FOR BIG ADDRESSES like the State of the City, Boston Mayor Thomas Menino was known for repeatedly asking his speechwriters the same question: “Where is the home cooking?” That was code for the local issues that voters cared about, ranging from trash pickup to filling potholes.

On Tuesday night, home cooking was the main course inside Fenway’s MGM Music Hall, where Mayor Michelle Wu gave her second address, halfway through her term. She touted 7,000 potholes fixed last year, along with renovated pools in Dorchester and East Boston, and 100,000 feet of crosswalks repainted. City Hall became the first in Massachusetts to offer marriage certificates that do not require sex or gender identification on them. 

“The most important part of being mayor is making sure that the day-to-day needs of our residents are met,” Wu said after the speech. “It’s snow removal, trash pickup, keeping the lights on, and keeping our streets safe and clean, our neighborhoods beautiful for residents to live the fullest of their lives and call the city home.”

She also took a victory lap of sorts on some policy wins, pointing to the expansion of universal pre-kindergarten, permitted affordable housing, and the recently approved Boston Police Patrolmen’s Association contract, which she called “unlike any other in the city’s history” because of the discipline reforms that were baked into it. There are proposals to turn eight buildings in downtown Boston into housing through a new program converting office buildings to residential units.

The speech also touched on Boston Public Schools, which past mayors have struggled to turn around. Wu announced that the McCormack High School would partner with UMass Boston down the street, offering high school students access to college courses, and the deployment of a $20 million federal grant for 50 electric school buses. Ten capital BPS projects are underway, as many as in the last 40 years, according to Wu.
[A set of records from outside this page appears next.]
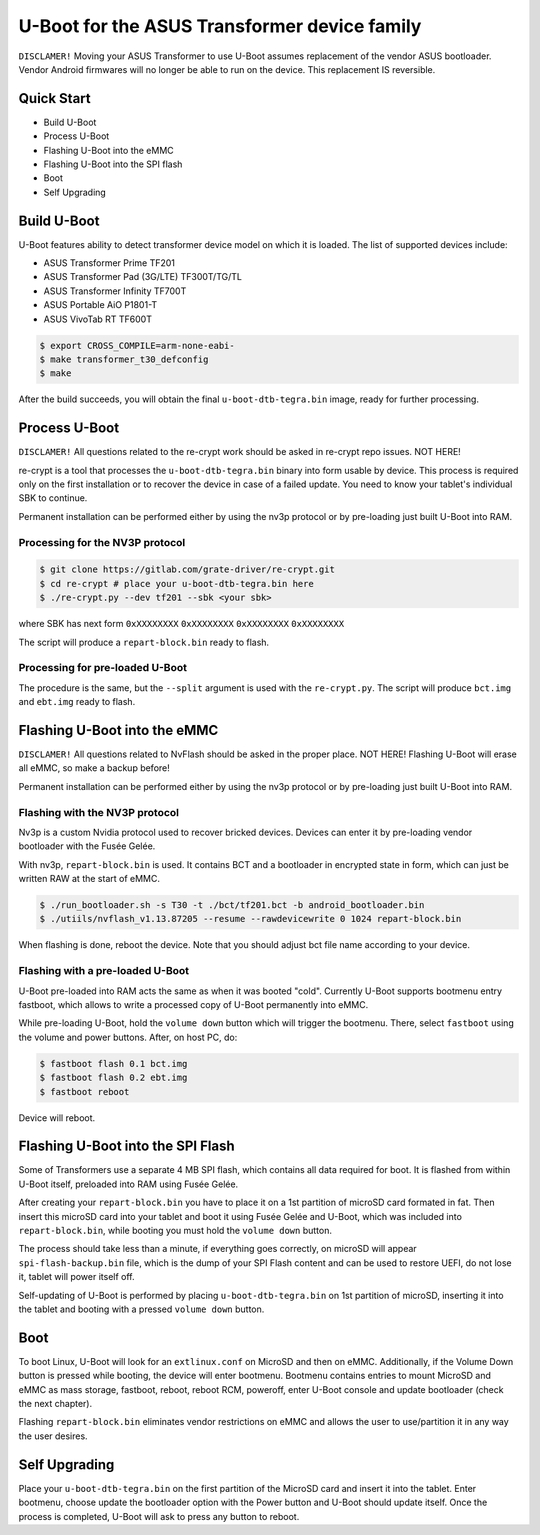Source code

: .. SPDX-License-Identifier: GPL-2.0+

U-Boot for the ASUS Transformer device family
=============================================

``DISCLAMER!`` Moving your ASUS Transformer to use U-Boot assumes replacement
of the vendor ASUS bootloader. Vendor Android firmwares will no longer be
able to run on the device. This replacement IS reversible.

Quick Start
-----------

- Build U-Boot
- Process U-Boot
- Flashing U-Boot into the eMMC
- Flashing U-Boot into the SPI flash
- Boot
- Self Upgrading

Build U-Boot
------------

U-Boot features ability to detect transformer device model on which it is
loaded. The list of supported devices include:

- ASUS Transformer Prime TF201
- ASUS Transformer Pad (3G/LTE) TF300T/TG/TL
- ASUS Transformer Infinity TF700T
- ASUS Portable AiO P1801-T
- ASUS VivoTab RT TF600T

.. code-block:: bash

    $ export CROSS_COMPILE=arm-none-eabi-
    $ make transformer_t30_defconfig
    $ make

After the build succeeds, you will obtain the final ``u-boot-dtb-tegra.bin``
image, ready for further processing.

Process U-Boot
--------------

``DISCLAMER!`` All questions related to the re-crypt work should be asked
in re-crypt repo issues. NOT HERE!

re-crypt is a tool that processes the ``u-boot-dtb-tegra.bin`` binary into form
usable by device. This process is required only on the first installation or
to recover the device in case of a failed update. You need to know your
tablet's individual SBK to continue.

Permanent installation can be performed either by using the nv3p protocol or by
pre-loading just built U-Boot into RAM.

Processing for the NV3P protocol
********************************

.. code-block:: bash

    $ git clone https://gitlab.com/grate-driver/re-crypt.git
    $ cd re-crypt # place your u-boot-dtb-tegra.bin here
    $ ./re-crypt.py --dev tf201 --sbk <your sbk>

where SBK has next form ``0xXXXXXXXX`` ``0xXXXXXXXX`` ``0xXXXXXXXX`` ``0xXXXXXXXX``

The script will produce a ``repart-block.bin`` ready to flash.

Processing for pre-loaded U-Boot
********************************

The procedure is the same, but the ``--split`` argument is used with the
``re-crypt.py``. The script will produce ``bct.img`` and ``ebt.img`` ready
to flash.

Flashing U-Boot into the eMMC
-----------------------------

``DISCLAMER!`` All questions related to NvFlash should be asked in the proper
place. NOT HERE! Flashing U-Boot will erase all eMMC, so make a backup before!

Permanent installation can be performed either by using the nv3p protocol or by
pre-loading just built U-Boot into RAM.

Flashing with the NV3P protocol
*******************************

Nv3p is a custom Nvidia protocol used to recover bricked devices. Devices can
enter it by pre-loading vendor bootloader with the Fusée Gelée.

With nv3p, ``repart-block.bin`` is used. It contains BCT and a bootloader in
encrypted state in form, which can just be written RAW at the start of eMMC.

.. code-block:: bash

    $ ./run_bootloader.sh -s T30 -t ./bct/tf201.bct -b android_bootloader.bin
    $ ./utiils/nvflash_v1.13.87205 --resume --rawdevicewrite 0 1024 repart-block.bin

When flashing is done, reboot the device. Note that you should adjust bct file
name according to your device.

Flashing with a pre-loaded U-Boot
*********************************

U-Boot pre-loaded into RAM acts the same as when it was booted "cold". Currently
U-Boot supports bootmenu entry fastboot, which allows to write a processed copy
of U-Boot permanently into eMMC.

While pre-loading U-Boot, hold the ``volume down`` button which will trigger
the bootmenu. There, select ``fastboot`` using the volume and power buttons.
After, on host PC, do:

.. code-block:: bash

    $ fastboot flash 0.1 bct.img
    $ fastboot flash 0.2 ebt.img
    $ fastboot reboot

Device will reboot.

Flashing U-Boot into the SPI Flash
----------------------------------

Some of Transformers use a separate 4 MB SPI flash, which contains all data
required for boot. It is flashed from within U-Boot itself, preloaded into RAM
using Fusée Gelée.

After creating your ``repart-block.bin`` you have to place it on a 1st partition
of microSD card formated in fat. Then insert this microSD card into your tablet
and boot it using Fusée Gelée and U-Boot, which was included into
``repart-block.bin``, while booting you must hold the ``volume down`` button.

The process should take less than a minute, if everything goes correctly,
on microSD will appear ``spi-flash-backup.bin`` file, which is the dump of your
SPI Flash content and can be used to restore UEFI, do not lose it, tablet will
power itself off.

Self-updating of U-Boot is performed by placing ``u-boot-dtb-tegra.bin`` on 1st
partition of microSD, inserting it into the tablet and booting with a pressed
``volume down`` button.

Boot
----

To boot Linux, U-Boot will look for an ``extlinux.conf`` on MicroSD and then on
eMMC. Additionally, if the Volume Down button is pressed while booting, the
device will enter bootmenu. Bootmenu contains entries to mount MicroSD and eMMC
as mass storage, fastboot, reboot, reboot RCM, poweroff, enter U-Boot console
and update bootloader (check the next chapter).

Flashing ``repart-block.bin`` eliminates vendor restrictions on eMMC and allows
the user to use/partition it in any way the user desires.

Self Upgrading
--------------

Place your ``u-boot-dtb-tegra.bin`` on the first partition of the MicroSD card
and insert it into the tablet. Enter bootmenu, choose update the bootloader
option with the Power button and U-Boot should update itself. Once the process
is completed, U-Boot will ask to press any button to reboot.
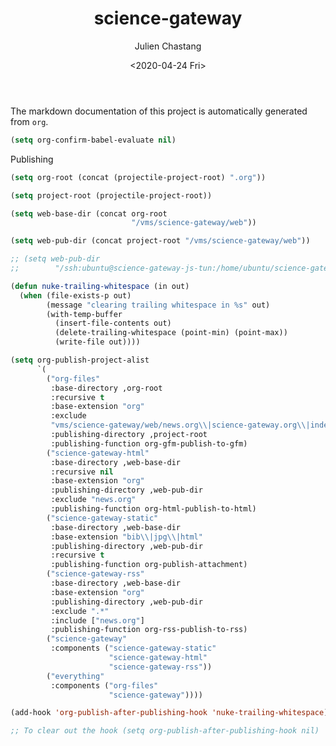 #+OPTIONS: ':nil *:t -:t ::t <:t H:3 \n:nil ^:t arch:headline author:t
#+OPTIONS: broken-links:nil c:nil creator:nil d:(not "LOGBOOK") date:t e:t
#+OPTIONS: email:nil f:t inline:t num:t p:nil pri:nil prop:nil stat:t tags:t
#+OPTIONS: tasks:t tex:t timestamp:t title:t toc:t todo:t |:t
#+TITLE: science-gateway
#+DATE: <2020-04-24 Fri>
#+AUTHOR: Julien Chastang
#+EMAIL: chastang@ucar.edu
#+LANGUAGE: en
#+SELECT_TAGS: export
#+EXCLUDE_TAGS: noexport
#+CREATOR: Emacs 26.3 (Org mode 9.2.1)

The markdown documentation of this project is automatically generated from ~org~.

#+BEGIN_SRC emacs-lisp :results silent
  (setq org-confirm-babel-evaluate nil)
#+END_SRC

Publishing

#+BEGIN_SRC emacs-lisp :results silent
  (setq org-root (concat (projectile-project-root) ".org"))

  (setq project-root (projectile-project-root))

  (setq web-base-dir (concat org-root
                             "/vms/science-gateway/web"))

  (setq web-pub-dir (concat project-root "/vms/science-gateway/web"))

  ;; (setq web-pub-dir
  ;;        "/ssh:ubuntu@science-gateway-js-tun:/home/ubuntu/science-gateway/vms/science-gateway/web")

  (defun nuke-trailing-whitespace (in out)
    (when (file-exists-p out)
          (message "clearing trailing whitespace in %s" out)
          (with-temp-buffer
            (insert-file-contents out)
            (delete-trailing-whitespace (point-min) (point-max))
            (write-file out))))

  (setq org-publish-project-alist
        `(
          ("org-files"
           :base-directory ,org-root
           :recursive t
           :base-extension "org"
           :exclude
           "vms/science-gateway/web/news.org\\|science-gateway.org\\|index.org\\|presentations/.*\\|cv/.*"
           :publishing-directory ,project-root
           :publishing-function org-gfm-publish-to-gfm)
          ("science-gateway-html"
           :base-directory ,web-base-dir
           :recursive nil
           :base-extension "org"
           :publishing-directory ,web-pub-dir
           :exclude "news.org"
           :publishing-function org-html-publish-to-html)
          ("science-gateway-static"
           :base-directory ,web-base-dir
           :base-extension "bib\\|jpg\\|html"
           :publishing-directory ,web-pub-dir
           :recursive t
           :publishing-function org-publish-attachment)
          ("science-gateway-rss"
           :base-directory ,web-base-dir
           :base-extension "org"
           :publishing-directory ,web-pub-dir
           :exclude ".*"
           :include ["news.org"]
           :publishing-function org-rss-publish-to-rss)
          ("science-gateway"
           :components ("science-gateway-static"
                        "science-gateway-html"
                        "science-gateway-rss"))
          ("everything"
           :components ("org-files"
                        "science-gateway"))))

  (add-hook 'org-publish-after-publishing-hook 'nuke-trailing-whitespace)

  ;; To clear out the hook (setq org-publish-after-publishing-hook nil)
#+END_SRC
And starting February, on the first and second Sundays of every month, the Museum of Fine Arts, the Museum of Science, and the Franklin Park Zoo, among other locations, will be free to Boston Public Schools students and family members. The initiative is a personal one for Wu, who recalled her mother taking her to the art museum when she was growing up in the Chicago area.

International affairs intruded on the speech. As she got underway, scattered groups of pro-Palestinian protesters in the audience stood up to chant, leaflet the hall, and unfurl banners saying “Boston Complicit in Genocide,” in a reference to the Israel-Gaza conflict. As police officers worked to clear the groups, Wu called their shouts “democracy at work” and moved on.

It was also a reelection speech. Wu’s friends and foes agree that she is running for another four-year term in 2025, dismissing a rumor, started last summer before making its way to the Boston Herald, that she would head to a Harvard University post.

As the year drew to a close, Wu’s campaign committee raised $200,000 in December, her biggest monthly haul since she was elected in November 2021. She started the new year with $1.3 million in cash on hand, and aside from rumblings about a potential bid by Josh Kraft, the New England Patriots Foundation president, no clear opponent on the horizon.

“We’re in a time of a lot of unpredictability and whether that’s conflict around the world or economic uncertainty, cities everywhere are really handling a lot,” Wu told reporters after the speech. She nodded to “partnerships” city officials have with Gov. Maura Healey and members of the Boston delegation at the State House, who attended the speech and sat in the front row. “We’ve had two years now building a team, delivering results, setting a vision, and now it’s full speed ahead on making it happen,” she said.